Significant neurodevelopmental and socioemotional change occurs during early childhood, making it a period of great vulnerability, as well as great potential. It is an ideal time to cultivate social emotional competencies (SEC) and is particularly impactful for children living in poverty and with delays in SEC development. These types of support in early childhood helps close the inequality gap by equipping children with the skills they need to navigate challenging situations and succeed in life
In Mexico, 1 in 2 children lives in poverty and 60% of students are considered behind in school by the time they're in sixth grade. Adverse early childhood events can permanently affect a person's ability to regulate stress, learn new skills, and healthily adapt to future adversity, resulting in significant barriers to learning. The gap in educational outcomes across socio-economic status widens significantly between the ages of 5-18 years old, fueling cycles of inequality and violence.
Educating for Wellbeing (EW) seeks to break these cycles by fostering an empowering learning environment within preschools that acts as a protective barrier to help close this gap early. Healthy childhood development hinges on educators' own well-being. The program includes a rigorous training-based approach to building SEC among educators, an explicit curriculum to build students' SEC, and a school-wide approach to fostering student development and resiliency.

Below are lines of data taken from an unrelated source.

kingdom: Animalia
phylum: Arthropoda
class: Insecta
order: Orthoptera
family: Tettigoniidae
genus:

After participating in pilot studies, teachers showed improvements in SECs and reduction in stress and burnout, and their students demonstrated improved socioemotional outcomes. Studies conducted by the World Bank and the Center for Healthy Minds are publishing results estimating the impact of EW in the coming months. To date, EW has trained 80,000 early childhood educators, and seeks to reach over 1 million students across the country.